Groupon Customers Might Not Get Any Cash From $8.5 Million Settlement (Business Insider)
Groupon is shelling out $8.5 million as part of a settlement of a class action over its expiration dates. Customers received notices of the deal early Thursday. But that doesn’t mean they’re actually getting any cash. Anyone in the U.S. who bought or received a Groupon from Nov. 1, 2008 through Dec. 1, 2011, is eligible to be part of the settlement in which Groupon didn’t admit wrongdoing.

Signpost Makes Deal With Newspaper Biggies (Portfolio)
Local advertising platform Signpost has sealed a deal to provide local merchant-provided deal content to Digital First Media, which manages two of the largest U.S. newspaper companies, MediaNews Group and the Journal Register Co., reaching 57 million Americans in 18 states.

The Case Against AOL, In Numbers (Forbes)
Jeff Bercovici: Patch had revenues of $13 million last year against costs of $160 million. But Starboard, which hired a consulting firm to interview Patch advertisers and ex-employees, believes even that modest revenue number was inflated by pushing non-local advertising from other AOL sites onto Patch pages. Some 70% of Patch advertisers interviewed said they did not renew after their initial contracts.

Local Corp. Granted Apparently Broad Patent re: Indexing Geocoded Sites (ScreenWerk)
Greg Sterling: The abstract seems to imply that Local has patented indexing and retrieval of web pages with geocoding. If so that would be quite a sweeping patent. Typically the precise meaning and scope of patents plays out in a litigation context and requires judicial interpretation.

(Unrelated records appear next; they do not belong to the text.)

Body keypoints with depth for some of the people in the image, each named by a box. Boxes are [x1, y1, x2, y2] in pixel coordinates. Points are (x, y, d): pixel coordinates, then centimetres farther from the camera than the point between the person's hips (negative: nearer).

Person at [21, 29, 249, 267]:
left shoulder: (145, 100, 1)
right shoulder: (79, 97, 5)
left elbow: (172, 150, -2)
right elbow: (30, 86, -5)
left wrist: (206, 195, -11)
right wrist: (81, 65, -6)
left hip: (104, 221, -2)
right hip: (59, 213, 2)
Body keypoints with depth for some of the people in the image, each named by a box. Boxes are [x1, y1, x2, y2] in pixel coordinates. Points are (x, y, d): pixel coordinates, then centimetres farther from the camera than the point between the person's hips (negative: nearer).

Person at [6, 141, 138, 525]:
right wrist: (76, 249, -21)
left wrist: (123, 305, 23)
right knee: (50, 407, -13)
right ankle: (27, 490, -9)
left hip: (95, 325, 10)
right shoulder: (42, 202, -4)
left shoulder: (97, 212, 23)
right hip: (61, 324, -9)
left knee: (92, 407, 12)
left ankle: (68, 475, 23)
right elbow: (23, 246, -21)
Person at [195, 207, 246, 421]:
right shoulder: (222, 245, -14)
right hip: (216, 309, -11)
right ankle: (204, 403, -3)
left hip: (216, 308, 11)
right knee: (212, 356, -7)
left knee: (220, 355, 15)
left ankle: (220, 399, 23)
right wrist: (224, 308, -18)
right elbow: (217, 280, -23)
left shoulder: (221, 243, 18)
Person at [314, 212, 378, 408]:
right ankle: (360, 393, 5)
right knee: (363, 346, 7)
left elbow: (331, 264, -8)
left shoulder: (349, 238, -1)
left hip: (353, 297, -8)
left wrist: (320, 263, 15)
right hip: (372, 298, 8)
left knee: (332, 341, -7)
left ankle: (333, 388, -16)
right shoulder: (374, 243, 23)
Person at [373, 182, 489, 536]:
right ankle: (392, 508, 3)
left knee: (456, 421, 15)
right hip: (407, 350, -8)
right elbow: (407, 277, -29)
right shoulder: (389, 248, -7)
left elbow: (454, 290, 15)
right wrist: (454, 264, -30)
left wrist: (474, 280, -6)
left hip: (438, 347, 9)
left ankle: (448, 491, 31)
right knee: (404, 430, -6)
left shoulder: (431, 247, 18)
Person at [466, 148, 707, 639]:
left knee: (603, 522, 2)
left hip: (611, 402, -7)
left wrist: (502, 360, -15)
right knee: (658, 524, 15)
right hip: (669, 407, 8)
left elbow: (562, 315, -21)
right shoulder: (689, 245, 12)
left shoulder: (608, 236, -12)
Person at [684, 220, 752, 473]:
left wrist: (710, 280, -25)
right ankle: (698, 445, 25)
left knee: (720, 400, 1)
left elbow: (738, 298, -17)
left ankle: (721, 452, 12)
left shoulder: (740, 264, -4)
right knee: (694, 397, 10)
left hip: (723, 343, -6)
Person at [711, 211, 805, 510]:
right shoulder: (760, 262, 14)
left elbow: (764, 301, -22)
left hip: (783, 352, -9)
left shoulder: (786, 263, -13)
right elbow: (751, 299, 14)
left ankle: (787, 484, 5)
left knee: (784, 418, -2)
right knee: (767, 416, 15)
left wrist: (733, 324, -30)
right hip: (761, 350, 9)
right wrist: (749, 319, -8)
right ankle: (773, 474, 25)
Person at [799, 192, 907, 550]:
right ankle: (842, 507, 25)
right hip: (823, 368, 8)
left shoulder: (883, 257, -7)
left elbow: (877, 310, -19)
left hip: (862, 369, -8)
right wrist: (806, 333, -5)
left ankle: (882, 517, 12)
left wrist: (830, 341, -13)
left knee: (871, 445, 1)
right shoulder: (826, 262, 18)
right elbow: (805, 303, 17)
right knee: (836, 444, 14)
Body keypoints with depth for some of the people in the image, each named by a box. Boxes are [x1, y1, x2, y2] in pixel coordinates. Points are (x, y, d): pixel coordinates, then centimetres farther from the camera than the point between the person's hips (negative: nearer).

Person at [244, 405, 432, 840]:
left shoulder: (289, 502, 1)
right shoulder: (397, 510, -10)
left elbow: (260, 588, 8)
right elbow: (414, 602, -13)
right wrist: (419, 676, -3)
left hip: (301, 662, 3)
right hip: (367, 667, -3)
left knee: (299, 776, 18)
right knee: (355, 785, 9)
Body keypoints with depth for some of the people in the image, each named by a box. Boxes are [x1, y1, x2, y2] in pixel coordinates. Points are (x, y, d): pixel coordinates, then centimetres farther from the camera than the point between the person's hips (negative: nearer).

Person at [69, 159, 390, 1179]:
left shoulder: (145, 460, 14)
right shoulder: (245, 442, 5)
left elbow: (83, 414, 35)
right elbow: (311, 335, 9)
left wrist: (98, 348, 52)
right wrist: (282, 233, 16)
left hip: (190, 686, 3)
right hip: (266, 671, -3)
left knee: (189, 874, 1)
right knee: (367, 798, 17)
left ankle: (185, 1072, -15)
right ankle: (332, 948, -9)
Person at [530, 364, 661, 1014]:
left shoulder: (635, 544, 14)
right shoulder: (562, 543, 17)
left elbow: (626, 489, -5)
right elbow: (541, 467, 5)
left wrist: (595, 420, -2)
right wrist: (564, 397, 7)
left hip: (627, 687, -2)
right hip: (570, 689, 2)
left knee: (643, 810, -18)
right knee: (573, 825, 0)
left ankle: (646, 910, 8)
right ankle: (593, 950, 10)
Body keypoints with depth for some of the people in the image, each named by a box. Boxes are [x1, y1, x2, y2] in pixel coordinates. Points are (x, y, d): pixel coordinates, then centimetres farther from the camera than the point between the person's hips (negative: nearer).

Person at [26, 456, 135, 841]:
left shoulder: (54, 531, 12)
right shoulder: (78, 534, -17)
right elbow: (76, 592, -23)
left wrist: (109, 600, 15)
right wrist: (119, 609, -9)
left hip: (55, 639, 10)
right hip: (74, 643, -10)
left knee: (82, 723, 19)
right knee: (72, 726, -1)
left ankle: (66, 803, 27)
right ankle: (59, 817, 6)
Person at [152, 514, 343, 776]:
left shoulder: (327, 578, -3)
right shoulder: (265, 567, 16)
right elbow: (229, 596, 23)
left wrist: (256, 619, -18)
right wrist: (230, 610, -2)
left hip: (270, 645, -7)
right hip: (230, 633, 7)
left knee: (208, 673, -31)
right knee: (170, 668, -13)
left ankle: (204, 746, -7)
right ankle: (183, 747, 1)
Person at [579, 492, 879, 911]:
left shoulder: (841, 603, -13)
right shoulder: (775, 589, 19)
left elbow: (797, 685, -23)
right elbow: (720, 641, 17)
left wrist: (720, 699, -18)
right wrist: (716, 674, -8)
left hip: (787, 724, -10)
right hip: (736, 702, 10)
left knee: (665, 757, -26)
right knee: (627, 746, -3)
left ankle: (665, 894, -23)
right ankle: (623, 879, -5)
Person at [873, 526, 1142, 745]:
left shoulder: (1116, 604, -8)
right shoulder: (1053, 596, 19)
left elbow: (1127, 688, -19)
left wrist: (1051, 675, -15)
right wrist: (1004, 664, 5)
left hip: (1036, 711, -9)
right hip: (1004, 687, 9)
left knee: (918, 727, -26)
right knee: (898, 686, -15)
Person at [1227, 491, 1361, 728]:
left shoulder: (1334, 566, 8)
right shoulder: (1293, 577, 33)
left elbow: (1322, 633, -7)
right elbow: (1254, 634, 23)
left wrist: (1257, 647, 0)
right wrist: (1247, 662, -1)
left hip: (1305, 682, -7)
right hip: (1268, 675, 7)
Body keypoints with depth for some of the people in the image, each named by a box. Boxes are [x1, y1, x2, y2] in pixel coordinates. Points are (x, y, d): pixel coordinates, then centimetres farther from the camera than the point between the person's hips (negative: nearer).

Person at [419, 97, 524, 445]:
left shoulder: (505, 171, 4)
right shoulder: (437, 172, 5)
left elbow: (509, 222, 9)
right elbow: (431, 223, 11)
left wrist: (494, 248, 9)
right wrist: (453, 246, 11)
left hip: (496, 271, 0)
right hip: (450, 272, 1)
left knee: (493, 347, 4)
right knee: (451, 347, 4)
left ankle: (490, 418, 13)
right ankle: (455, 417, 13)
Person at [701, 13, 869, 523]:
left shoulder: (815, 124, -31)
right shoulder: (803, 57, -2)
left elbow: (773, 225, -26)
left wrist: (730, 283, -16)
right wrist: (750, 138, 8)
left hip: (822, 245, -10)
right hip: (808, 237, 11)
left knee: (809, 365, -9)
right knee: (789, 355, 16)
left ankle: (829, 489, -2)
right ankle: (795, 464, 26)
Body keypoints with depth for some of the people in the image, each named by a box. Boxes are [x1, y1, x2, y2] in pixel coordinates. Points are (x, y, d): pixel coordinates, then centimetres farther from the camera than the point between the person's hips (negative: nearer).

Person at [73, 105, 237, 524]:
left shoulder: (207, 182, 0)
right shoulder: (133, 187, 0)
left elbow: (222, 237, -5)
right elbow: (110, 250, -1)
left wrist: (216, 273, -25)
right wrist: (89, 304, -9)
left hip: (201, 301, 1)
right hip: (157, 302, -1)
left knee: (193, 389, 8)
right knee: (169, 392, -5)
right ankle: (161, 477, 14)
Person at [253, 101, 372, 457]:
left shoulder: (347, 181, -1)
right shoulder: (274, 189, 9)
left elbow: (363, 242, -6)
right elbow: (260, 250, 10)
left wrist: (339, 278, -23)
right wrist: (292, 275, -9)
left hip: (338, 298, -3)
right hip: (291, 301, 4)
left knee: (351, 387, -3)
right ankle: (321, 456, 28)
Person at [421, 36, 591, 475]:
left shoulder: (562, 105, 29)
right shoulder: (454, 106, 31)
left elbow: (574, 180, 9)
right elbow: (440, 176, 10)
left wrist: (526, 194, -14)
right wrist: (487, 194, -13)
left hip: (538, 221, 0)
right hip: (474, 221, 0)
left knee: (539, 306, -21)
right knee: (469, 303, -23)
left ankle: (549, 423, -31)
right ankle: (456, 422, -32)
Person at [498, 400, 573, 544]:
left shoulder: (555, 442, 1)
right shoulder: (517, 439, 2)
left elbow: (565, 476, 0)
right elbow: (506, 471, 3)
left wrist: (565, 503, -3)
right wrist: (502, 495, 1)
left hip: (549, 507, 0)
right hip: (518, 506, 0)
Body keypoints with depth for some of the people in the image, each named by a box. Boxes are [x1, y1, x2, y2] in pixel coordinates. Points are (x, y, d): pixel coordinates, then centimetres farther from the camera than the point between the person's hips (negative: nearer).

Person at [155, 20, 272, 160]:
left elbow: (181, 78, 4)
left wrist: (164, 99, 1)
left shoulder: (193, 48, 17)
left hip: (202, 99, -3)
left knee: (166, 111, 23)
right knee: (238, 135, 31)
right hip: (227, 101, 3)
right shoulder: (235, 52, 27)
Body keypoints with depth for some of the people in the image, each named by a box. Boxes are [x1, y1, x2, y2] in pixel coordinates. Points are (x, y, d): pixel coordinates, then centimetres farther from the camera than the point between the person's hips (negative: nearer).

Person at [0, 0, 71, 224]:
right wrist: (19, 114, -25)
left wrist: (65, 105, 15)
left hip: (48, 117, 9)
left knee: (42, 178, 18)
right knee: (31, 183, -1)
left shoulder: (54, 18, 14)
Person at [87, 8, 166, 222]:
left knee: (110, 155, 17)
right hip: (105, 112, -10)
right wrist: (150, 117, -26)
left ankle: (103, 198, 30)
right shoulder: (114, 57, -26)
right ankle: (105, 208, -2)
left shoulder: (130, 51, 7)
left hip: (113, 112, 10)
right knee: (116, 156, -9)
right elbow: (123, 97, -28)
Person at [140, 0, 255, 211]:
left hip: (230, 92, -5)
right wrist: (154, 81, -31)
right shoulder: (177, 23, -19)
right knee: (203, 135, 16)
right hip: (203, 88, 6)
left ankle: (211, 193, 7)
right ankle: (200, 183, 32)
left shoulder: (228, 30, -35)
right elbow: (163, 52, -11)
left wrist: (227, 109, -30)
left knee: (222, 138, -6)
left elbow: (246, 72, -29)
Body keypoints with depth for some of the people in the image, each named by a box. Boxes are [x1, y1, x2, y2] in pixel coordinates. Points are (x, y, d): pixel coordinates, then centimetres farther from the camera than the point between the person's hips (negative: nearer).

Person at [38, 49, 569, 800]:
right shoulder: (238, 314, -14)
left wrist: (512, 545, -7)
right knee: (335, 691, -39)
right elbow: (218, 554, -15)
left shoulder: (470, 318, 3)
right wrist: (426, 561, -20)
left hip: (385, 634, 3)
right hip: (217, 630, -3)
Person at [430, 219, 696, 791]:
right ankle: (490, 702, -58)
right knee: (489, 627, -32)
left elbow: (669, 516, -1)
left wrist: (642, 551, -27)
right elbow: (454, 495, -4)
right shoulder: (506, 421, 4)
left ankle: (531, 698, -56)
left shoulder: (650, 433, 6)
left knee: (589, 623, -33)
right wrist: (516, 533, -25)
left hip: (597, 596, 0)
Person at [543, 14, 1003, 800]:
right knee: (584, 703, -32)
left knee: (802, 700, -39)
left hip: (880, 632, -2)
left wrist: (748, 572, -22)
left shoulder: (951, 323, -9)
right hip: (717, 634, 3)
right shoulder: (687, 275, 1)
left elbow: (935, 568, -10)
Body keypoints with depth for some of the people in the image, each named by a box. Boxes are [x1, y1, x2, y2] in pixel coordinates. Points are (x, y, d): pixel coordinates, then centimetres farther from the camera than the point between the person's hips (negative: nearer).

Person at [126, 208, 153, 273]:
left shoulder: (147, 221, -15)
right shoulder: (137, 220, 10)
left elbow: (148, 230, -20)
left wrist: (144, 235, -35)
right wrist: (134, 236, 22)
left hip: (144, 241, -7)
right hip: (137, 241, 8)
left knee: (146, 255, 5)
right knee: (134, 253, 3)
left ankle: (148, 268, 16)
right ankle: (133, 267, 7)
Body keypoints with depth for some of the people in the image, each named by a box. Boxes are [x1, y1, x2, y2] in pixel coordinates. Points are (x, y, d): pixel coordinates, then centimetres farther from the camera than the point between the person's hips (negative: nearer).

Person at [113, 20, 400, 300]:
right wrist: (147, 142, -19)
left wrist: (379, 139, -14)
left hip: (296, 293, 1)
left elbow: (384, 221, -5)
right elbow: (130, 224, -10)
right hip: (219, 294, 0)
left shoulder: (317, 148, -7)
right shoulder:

‘My Hyperlocal Site Was Fine, But It Didn’t Pay’ (Guardian)
“I hoped my experiment with Saddleworth News might provide some answers” to the cash crisis facing journalism, writes Richard Jones. “It was fun and frustrating, exciting and boring, illuminating and tedious, just like journalism is. But I’m afraid it didn’t get me any closer to a model that will keep reporters in the councils and courtrooms.”

Crowdfunder Closes $400K Seed Round, Launches Public Beta (TechCrunch)
Crowdfunder, the Los Angeles-based startup creating an online platform for the “crowdfunding” of startups and small businesses, has launched the first public beta version of its site this week. The launch comes on the heels of Crowdfunder closing on $400,000 in seed funding from a group of angel investors earlier this month, CEO Chance Barnett says.